> **Supplied passage**:
#####
This would give True for the following matrix, only checking for 10s in this exact position:

[[10, 0, 0, 0]
,[ 0,10, 0, 0]
,[ 0, 0,10, 0]
,[ 0, 0, 0, 0]]

Now, you could write a recursive function looking for this pattern not just in the top-left corner, but starting anywhere along the top row:

toptens :: [[Int]] -> Bool
toptens mtx = cornertens mtx || toptens (map tail mtx)

This definition won't quite work. It's a recursive function with no base case, so it's an infinite loop if the 10s aren't found, but you should be able to modify it slightly so it knows when to stop recursing. Once it's working, it should be able to find these 10s:

[[0, 10, 0, 0, 0]
,[0,  0,10, 0, 0]
,[0,  0, 0,10, 0]
,[0,  0, 0, 0, 0]]

but also not hang if the matrix is all-zeros.
#####
Reproduce the passage on detecting a diagonal run of 10s in a matrix word for word, from start to finish. The records that follow come from a separate source.

(Stored data entries)
#####
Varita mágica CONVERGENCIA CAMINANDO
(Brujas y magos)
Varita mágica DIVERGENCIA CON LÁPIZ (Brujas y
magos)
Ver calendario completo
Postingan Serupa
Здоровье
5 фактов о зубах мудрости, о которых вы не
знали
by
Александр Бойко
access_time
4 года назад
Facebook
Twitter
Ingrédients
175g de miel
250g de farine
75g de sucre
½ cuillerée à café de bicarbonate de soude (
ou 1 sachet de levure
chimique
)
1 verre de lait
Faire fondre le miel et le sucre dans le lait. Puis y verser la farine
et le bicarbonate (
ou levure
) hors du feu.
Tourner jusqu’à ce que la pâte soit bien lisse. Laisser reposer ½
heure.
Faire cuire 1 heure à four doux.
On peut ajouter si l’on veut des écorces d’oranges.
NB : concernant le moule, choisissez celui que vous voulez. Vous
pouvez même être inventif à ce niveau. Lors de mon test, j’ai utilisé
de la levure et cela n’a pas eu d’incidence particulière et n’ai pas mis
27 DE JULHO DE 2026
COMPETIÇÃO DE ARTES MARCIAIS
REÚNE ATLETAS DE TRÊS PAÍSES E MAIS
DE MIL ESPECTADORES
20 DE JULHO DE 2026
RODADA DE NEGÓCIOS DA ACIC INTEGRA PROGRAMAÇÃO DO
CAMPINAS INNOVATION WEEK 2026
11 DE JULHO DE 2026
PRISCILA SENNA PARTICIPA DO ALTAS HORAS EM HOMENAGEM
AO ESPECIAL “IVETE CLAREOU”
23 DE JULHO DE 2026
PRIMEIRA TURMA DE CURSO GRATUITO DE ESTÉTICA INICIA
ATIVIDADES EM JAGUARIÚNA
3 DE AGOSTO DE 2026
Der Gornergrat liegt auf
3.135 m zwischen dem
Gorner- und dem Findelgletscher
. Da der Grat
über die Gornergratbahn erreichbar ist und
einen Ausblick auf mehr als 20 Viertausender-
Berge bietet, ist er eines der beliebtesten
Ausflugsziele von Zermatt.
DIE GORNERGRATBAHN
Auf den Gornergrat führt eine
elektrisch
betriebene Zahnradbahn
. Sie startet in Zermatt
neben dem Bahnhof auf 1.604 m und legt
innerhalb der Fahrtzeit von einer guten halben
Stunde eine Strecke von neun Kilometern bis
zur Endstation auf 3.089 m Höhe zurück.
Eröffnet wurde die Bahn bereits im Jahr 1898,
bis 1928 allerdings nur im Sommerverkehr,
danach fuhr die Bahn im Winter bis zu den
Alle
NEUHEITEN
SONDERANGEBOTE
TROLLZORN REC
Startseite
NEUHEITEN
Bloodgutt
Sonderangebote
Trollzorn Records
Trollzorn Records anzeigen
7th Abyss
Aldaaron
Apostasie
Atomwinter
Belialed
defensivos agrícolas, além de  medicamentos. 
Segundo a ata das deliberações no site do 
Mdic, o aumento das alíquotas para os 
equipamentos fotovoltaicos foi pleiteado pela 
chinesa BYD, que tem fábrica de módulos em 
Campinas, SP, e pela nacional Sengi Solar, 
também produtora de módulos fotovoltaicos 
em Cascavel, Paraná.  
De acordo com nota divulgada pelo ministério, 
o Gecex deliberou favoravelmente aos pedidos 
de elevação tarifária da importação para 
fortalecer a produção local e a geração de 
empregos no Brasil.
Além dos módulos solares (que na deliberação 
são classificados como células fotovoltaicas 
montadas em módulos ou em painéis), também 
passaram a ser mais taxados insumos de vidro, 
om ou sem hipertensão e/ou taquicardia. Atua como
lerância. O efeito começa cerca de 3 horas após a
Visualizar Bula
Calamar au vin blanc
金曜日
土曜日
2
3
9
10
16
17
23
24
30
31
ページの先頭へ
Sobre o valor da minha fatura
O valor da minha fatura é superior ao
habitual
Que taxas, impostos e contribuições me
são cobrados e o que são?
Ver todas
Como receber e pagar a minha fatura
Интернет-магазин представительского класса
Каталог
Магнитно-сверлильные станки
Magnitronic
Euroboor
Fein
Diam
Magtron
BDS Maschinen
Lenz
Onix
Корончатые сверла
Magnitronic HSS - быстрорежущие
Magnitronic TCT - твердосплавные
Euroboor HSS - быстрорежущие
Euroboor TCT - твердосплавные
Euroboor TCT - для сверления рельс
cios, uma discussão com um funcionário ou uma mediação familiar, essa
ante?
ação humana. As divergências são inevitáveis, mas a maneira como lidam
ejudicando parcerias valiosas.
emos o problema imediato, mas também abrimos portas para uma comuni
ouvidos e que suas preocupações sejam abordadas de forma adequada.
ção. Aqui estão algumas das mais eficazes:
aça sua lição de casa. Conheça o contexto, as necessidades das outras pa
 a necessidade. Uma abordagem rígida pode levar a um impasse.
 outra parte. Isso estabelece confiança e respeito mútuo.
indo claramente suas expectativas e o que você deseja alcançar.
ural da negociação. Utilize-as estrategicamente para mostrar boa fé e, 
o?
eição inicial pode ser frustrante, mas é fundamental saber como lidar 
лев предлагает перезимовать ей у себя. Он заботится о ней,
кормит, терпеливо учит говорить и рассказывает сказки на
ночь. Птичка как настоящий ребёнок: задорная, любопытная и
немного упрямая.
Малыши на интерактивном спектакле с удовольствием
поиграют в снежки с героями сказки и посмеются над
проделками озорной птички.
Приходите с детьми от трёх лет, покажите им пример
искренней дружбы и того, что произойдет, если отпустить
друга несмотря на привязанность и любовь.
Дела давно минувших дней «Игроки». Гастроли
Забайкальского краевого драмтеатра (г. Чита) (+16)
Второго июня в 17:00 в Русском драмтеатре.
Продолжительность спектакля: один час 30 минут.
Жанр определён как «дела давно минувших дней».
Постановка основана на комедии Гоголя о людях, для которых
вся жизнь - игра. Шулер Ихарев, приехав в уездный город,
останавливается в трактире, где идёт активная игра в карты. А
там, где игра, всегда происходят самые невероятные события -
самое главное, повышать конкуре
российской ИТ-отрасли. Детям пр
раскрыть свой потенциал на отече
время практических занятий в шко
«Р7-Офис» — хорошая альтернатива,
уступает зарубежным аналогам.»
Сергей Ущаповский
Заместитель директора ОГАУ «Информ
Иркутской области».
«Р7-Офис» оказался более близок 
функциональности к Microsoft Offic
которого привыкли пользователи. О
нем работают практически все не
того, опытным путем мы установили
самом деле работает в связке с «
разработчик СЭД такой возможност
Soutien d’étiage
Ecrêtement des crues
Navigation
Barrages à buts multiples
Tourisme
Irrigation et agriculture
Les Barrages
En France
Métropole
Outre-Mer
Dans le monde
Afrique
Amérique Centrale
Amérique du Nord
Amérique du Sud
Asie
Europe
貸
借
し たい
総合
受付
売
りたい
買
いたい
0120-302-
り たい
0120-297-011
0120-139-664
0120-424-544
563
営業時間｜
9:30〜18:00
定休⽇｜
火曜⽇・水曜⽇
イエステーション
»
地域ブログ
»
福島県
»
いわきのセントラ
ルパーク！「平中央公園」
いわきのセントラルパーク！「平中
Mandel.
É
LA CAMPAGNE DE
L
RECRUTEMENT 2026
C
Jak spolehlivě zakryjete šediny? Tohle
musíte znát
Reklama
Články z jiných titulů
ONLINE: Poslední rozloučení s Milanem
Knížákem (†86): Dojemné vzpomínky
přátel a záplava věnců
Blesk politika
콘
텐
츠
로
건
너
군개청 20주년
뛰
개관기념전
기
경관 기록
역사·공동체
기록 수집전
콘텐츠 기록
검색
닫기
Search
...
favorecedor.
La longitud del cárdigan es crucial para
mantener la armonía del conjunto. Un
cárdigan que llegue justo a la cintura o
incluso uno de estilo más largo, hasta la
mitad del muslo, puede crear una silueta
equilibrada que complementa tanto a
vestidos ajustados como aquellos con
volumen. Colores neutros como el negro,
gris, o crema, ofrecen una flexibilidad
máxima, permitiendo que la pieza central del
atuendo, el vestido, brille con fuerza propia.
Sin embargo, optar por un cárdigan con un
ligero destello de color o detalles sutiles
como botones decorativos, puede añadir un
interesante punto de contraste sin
#####
> **Your response**:
This would give True for the following matrix, only checking for 10s in this exact position:

[[10, 0, 0, 0]
,[ 0,10, 0, 0]
,[ 0, 0,10, 0]
,[ 0, 0, 0, 0]]

Now, you could write a recursive function looking for this pattern not just in the top-left corner, but starting anywhere along the top row:

toptens :: [[Int]] -> Bool
toptens mtx = cornertens mtx || toptens (map tail mtx)

This definition won't quite work. It's a recursive function with no base case, so it's an infinite loop if the 10s aren't found, but you should be able to modify it slightly so it knows when to stop recursing. Once it's working, it should be able to find these 10s:

[[0, 10, 0, 0, 0]
,[0,  0,10, 0, 0]
,[0,  0, 0,10, 0]
,[0,  0, 0, 0, 0]]

but also not hang if the matrix is all-zeros.